__YOUR GOAL__
Please gather each line of the listing below that contains the string "output" and copy those lines in full. Matching is case-sensitive.

__Dataset excerpt__
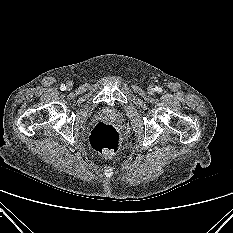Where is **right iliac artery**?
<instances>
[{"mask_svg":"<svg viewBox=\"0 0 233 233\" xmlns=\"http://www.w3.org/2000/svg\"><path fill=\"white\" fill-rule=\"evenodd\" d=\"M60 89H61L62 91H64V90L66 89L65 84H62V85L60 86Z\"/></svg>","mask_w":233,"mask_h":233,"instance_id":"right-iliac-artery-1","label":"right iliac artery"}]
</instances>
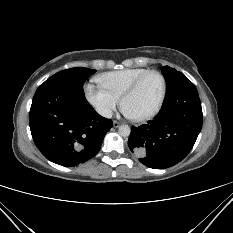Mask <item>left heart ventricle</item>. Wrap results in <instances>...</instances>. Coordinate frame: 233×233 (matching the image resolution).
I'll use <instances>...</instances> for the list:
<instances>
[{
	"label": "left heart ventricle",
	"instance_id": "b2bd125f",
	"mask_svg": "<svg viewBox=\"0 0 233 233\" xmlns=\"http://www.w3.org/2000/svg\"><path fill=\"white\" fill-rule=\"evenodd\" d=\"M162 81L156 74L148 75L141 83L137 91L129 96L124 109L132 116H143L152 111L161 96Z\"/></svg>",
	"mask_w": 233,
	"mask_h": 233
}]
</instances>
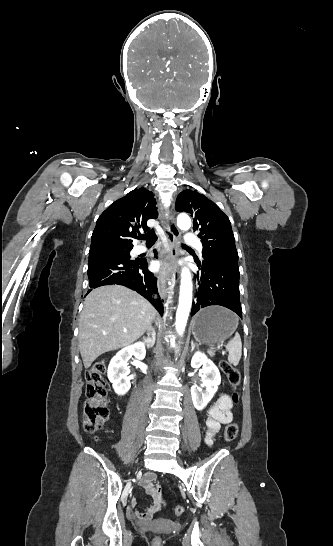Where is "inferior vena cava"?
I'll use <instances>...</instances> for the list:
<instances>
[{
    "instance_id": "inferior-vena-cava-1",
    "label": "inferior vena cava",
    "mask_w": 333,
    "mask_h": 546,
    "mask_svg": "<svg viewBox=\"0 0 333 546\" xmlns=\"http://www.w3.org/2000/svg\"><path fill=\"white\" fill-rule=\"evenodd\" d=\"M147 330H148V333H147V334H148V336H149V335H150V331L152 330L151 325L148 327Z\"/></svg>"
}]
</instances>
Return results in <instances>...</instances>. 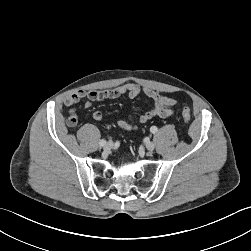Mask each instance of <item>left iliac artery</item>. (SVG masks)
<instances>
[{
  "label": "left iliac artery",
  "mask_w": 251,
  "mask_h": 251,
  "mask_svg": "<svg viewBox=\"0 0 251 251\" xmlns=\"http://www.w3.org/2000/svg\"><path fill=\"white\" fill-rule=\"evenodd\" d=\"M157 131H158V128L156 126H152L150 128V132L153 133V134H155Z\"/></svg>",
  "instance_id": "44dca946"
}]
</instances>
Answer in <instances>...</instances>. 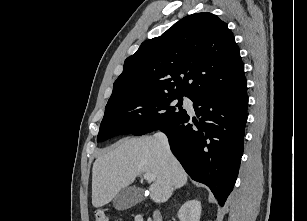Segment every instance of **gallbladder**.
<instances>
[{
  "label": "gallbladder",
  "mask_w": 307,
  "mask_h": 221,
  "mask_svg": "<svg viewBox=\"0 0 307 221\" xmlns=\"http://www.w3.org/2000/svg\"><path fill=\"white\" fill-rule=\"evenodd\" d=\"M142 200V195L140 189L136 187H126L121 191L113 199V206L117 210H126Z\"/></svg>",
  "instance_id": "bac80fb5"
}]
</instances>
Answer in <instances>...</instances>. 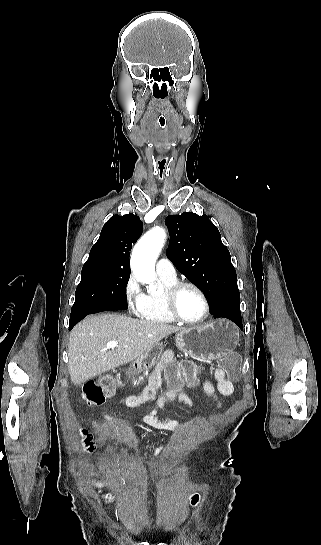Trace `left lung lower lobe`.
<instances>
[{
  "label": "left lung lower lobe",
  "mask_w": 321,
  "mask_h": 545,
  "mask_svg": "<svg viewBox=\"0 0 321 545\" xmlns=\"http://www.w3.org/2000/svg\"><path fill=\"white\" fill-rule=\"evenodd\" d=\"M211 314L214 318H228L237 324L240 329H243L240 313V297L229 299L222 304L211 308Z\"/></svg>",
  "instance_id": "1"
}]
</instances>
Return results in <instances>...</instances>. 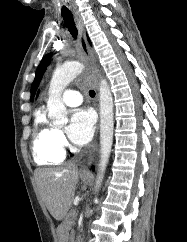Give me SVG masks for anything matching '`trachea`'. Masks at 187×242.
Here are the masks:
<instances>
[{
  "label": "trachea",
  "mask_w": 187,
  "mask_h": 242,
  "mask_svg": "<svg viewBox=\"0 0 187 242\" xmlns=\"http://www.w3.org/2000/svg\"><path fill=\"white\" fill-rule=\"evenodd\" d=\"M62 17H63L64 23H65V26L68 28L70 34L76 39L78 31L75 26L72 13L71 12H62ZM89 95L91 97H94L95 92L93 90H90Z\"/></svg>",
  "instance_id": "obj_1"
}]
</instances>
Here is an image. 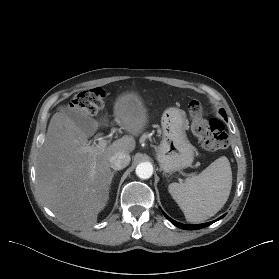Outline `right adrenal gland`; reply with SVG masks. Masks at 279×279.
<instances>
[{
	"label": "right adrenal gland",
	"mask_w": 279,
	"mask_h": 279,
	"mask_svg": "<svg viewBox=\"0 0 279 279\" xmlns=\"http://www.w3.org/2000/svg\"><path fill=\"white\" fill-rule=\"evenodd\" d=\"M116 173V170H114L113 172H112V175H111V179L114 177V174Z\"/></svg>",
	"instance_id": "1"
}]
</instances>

---

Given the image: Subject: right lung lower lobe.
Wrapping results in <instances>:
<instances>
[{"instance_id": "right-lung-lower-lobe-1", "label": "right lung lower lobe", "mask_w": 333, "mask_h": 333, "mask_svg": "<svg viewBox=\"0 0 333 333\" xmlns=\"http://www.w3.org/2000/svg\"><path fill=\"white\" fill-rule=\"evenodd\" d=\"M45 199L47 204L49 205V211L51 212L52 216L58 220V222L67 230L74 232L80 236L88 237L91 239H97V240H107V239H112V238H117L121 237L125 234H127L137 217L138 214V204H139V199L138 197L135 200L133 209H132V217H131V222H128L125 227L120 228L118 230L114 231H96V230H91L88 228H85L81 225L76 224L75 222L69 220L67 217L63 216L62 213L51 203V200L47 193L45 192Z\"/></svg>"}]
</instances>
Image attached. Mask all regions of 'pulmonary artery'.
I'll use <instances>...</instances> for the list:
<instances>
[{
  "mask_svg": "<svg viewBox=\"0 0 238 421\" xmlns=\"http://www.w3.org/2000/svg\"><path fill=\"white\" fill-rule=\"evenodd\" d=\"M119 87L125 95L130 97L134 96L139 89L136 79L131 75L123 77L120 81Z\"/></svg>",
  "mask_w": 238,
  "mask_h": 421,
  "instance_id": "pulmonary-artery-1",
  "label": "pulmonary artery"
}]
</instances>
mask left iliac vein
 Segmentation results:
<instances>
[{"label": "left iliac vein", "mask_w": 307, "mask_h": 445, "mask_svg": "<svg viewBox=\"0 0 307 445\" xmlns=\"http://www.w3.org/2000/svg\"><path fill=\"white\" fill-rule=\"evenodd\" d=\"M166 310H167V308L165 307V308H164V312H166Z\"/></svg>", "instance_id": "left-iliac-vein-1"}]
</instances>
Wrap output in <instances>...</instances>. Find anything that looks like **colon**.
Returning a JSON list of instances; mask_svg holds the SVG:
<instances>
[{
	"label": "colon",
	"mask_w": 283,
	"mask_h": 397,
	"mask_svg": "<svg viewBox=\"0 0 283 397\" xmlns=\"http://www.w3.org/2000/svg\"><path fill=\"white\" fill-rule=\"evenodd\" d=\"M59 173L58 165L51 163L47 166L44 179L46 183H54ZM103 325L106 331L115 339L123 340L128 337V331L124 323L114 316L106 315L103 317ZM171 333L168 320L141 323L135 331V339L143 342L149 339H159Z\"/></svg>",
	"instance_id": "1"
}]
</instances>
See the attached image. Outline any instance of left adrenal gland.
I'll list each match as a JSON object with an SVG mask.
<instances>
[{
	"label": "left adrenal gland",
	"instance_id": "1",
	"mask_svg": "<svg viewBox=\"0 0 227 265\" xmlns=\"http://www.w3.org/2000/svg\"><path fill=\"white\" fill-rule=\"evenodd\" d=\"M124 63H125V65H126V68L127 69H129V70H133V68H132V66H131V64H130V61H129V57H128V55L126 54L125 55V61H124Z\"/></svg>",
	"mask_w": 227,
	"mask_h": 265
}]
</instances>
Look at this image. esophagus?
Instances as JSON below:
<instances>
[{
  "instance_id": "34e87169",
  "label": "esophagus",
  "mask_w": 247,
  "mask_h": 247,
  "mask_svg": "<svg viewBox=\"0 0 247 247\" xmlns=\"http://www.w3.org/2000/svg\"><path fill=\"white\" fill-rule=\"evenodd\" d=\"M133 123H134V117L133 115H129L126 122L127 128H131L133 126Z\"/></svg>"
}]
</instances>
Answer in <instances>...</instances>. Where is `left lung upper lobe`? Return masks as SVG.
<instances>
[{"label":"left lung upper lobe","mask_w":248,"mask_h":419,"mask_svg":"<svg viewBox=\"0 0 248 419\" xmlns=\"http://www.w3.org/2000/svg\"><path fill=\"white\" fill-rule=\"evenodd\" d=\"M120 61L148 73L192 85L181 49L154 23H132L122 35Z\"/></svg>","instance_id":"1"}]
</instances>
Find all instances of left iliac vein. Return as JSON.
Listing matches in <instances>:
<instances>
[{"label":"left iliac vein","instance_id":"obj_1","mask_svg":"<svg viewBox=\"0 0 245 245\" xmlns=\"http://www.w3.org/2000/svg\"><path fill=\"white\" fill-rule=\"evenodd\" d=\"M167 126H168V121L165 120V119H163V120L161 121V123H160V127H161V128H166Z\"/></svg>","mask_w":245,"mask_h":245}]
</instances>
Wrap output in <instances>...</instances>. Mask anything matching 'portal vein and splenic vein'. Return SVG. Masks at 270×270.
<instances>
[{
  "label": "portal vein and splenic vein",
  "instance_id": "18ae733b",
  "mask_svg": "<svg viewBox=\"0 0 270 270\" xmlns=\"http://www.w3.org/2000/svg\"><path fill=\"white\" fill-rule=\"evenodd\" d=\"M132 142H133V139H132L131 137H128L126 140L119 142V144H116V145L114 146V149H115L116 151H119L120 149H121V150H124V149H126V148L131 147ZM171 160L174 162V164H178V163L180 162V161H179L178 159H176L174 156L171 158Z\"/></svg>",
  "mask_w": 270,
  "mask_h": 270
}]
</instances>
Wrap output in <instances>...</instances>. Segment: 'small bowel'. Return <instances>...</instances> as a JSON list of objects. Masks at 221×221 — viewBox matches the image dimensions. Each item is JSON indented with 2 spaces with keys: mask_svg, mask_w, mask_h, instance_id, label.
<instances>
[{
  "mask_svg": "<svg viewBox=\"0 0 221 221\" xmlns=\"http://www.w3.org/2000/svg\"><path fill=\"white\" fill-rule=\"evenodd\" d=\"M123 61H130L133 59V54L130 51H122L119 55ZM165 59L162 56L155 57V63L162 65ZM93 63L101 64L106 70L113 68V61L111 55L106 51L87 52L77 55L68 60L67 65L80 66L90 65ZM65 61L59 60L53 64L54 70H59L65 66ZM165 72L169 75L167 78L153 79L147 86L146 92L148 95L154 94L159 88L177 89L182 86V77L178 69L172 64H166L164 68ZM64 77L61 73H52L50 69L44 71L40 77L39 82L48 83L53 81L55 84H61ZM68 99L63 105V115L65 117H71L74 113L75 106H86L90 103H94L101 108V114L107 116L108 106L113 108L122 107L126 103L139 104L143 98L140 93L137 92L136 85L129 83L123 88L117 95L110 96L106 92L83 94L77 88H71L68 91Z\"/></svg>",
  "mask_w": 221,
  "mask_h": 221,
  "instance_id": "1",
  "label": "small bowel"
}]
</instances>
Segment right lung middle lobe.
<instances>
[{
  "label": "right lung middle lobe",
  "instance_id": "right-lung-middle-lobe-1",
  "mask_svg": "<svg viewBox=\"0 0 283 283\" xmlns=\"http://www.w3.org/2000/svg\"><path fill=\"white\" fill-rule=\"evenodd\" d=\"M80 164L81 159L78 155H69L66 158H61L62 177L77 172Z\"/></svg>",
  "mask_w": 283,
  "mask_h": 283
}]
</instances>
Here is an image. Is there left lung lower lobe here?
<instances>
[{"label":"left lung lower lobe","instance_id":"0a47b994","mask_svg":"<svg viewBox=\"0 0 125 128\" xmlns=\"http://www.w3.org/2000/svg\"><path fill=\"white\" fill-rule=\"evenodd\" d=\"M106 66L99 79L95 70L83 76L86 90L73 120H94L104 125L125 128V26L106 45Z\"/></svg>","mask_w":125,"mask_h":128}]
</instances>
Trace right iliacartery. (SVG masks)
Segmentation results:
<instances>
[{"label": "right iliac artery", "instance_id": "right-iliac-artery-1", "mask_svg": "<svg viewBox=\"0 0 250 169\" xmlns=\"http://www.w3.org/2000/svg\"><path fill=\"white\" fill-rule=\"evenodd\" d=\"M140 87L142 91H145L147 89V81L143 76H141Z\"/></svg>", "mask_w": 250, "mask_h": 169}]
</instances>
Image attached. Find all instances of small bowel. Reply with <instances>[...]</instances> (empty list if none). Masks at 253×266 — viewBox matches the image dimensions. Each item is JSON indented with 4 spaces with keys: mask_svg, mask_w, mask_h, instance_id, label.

__WRITTEN RESPONSE__
Wrap output in <instances>...</instances>. Find anything that looks like **colon**.
Wrap output in <instances>...</instances>. Mask anything matching 'portal vein and splenic vein'. Return SVG. Masks at 270×270.
Wrap output in <instances>...</instances>. Segment: 'small bowel'. Return <instances>...</instances> as a JSON list of objects. Masks at 221×221 — viewBox matches the image dimensions. Each item is JSON indented with 2 spaces with keys: mask_svg, mask_w, mask_h, instance_id, label.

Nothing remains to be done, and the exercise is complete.